| Document extract |
★ ★ ★ ★ ★

- Country: Papal States Italy Italy Corsica
- Founded: 1347; 679 years ago
- Founder: Cecco de Maximis
- Current head: Prince Fabrizio Massimo-Brancaccio (*1963)
- Titles: Cardinal (non-hereditary); Patrizio Romano; Prince of Arsoli; Prince of Roccasecca dei Volsci; Prince of Prossedi; Prince of Roviano; Prince of Triggiano; Duke of Anticoli-Corrado; Duke of Calcata; Duke of Rignano; Marquis of Calcata; Baron of Pisterzo; Lord of Intrafiumara; Noble of Velletri; Noble of Tivoli;
- Motto: Cunctando restituit (Latin for 'By delaying, restored')^{[circular reference]}
- Cadet branches: Lancellotti; Massimo-Lancellotti; Massimo d'Aracoeli (ducal branch, extinct 1907);

= Massimo family =

Noble family of Rome

The House of Massimo is one of the great aristocratic families of Rome, member of the Papal nobility since the 16th century and elevated to princely rank in 1826.

== Legendary origins ==
The Massimo / Massimi family is sometimes referred to as one of the oldest noble families in Europe. According to the Augustinian historian Onofrio Panvinio (1529-1568) in his work "De gente Maxima" of 1556, the family descends in the male line from the "Maximi or Massimi" branch of the ancient Gens Fabia of republican Rome and from Quintus Fabius Maximus Verrucosus (c. 275 BC – 203 BC), called Cunctator ("the Delayer"). When asked by Napoleon (with whom he was negotiating the Treaty of Tolentino) whether the family descended from Fabius Maximus, the then-Prince Massimo famously replied: "Je ne saurais en effet le prouver, c'est un bruit qui ne court que depuis douze cents ans dans notre famille" ("I cannot actually prove it, it's a rumour that's only been running for twelve hundred years in our family").

The Massimo / Massimi family is also said to have provided two popes to the Catholic Church, both saints: Pope Anastasius I (reigned 399–401), who denounced the Origenist heresy, and Pope Paschal I from the Massimi branch of the family (reigned 817–824), who resisted the Frankish Kings and was involved in one of the earliest attempts to Christianise Scandinavia.

★ ★ ★ ★ ★

| Information provided |
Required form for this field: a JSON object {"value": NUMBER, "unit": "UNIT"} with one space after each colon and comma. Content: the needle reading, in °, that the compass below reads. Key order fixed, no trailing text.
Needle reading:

★ ★ ★ ★ ★

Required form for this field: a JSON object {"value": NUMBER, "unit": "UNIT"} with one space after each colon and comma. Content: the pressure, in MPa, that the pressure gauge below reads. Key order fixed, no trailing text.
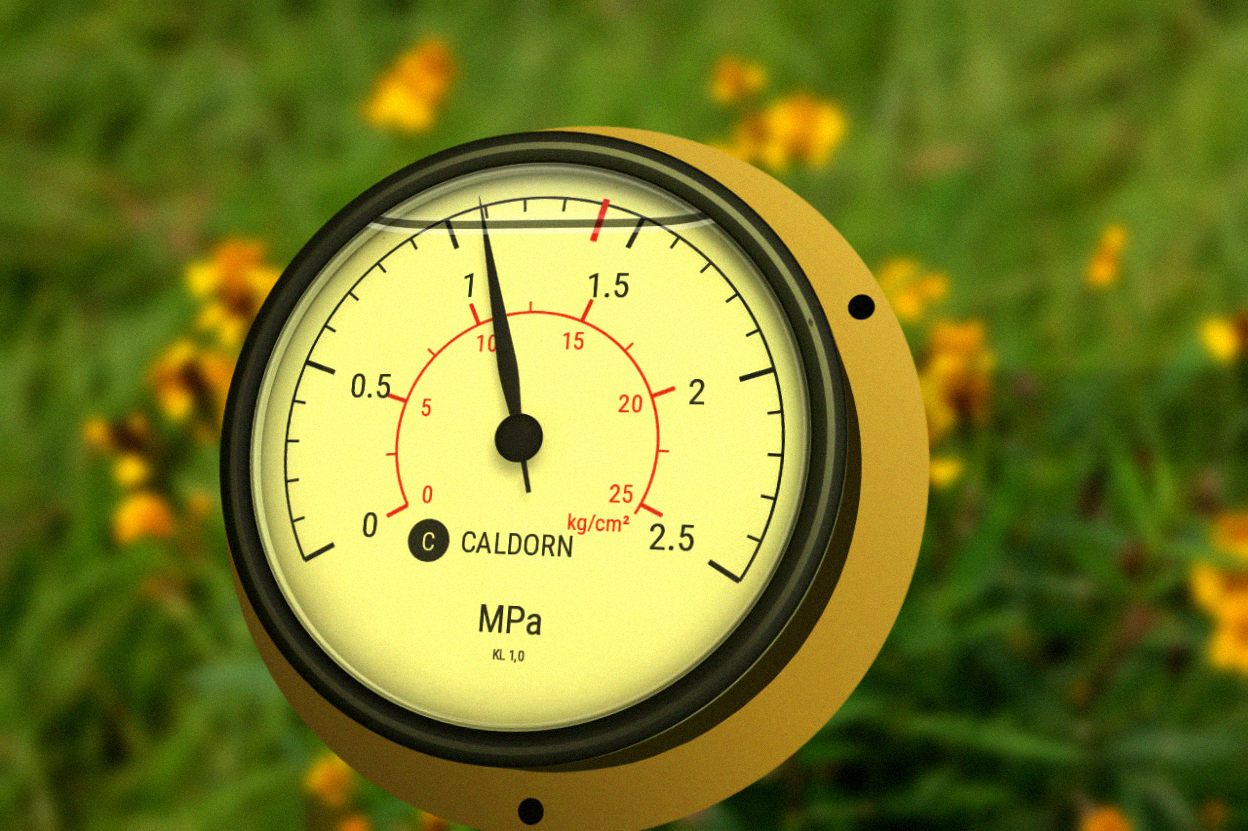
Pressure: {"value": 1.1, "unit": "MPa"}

★ ★ ★ ★ ★

| Task goal |
Can you rewrite the Massimo family entry from "- Country: Papal" to "Fabrizio Massimo-Brancaccio (*1963)", changing "Current head" to "Present head"?

| Response |
- Country: Papal States Italy Italy Corsica
- Founded: 1347; 679 years ago
- Founder: Cecco de Maximis
- Present head: Prince Fabrizio Massimo-Brancaccio (*1963)